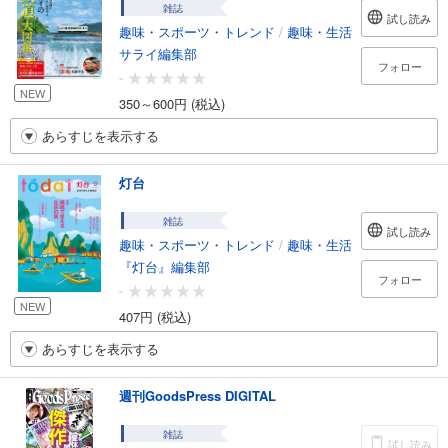
雑誌
試し読み
趣味・スポーツ・トレンド
/
趣味・生活
サライ編集部
フォロー
-
NEW
350～600円 (税込)
あらすじを表示する
灯台
雑誌
試し読み
趣味・スポーツ・トレンド
/
趣味・生活
『灯台』編集部
フォロー
-
NEW
407円 (税込)
あらすじを表示する
週刊GoodsPress DIGITAL
雑誌
試し読み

# [PROBLEM STATEMENT]
Express the lines of the material above as a JSON list of strings, one string per line in order, with blank lines omitted. Leave the pictures out of the answer.

# [RESULT OF THE TASK]
[
  "雑誌",
  "試し読み",
  "趣味・スポーツ・トレンド",
  "/",
  "趣味・生活",
  "サライ編集部",
  "フォロー",
  "-",
  "NEW",
  "350～600円 (税込)",
  "あらすじを表示する",
  "灯台",
  "雑誌",
  "試し読み",
  "趣味・スポーツ・トレンド",
  "/",
  "趣味・生活",
  "『灯台』編集部",
  "フォロー",
  "-",
  "NEW",
  "407円 (税込)",
  "あらすじを表示する",
  "週刊GoodsPress DIGITAL",
  "雑誌",
  "試し読み"
]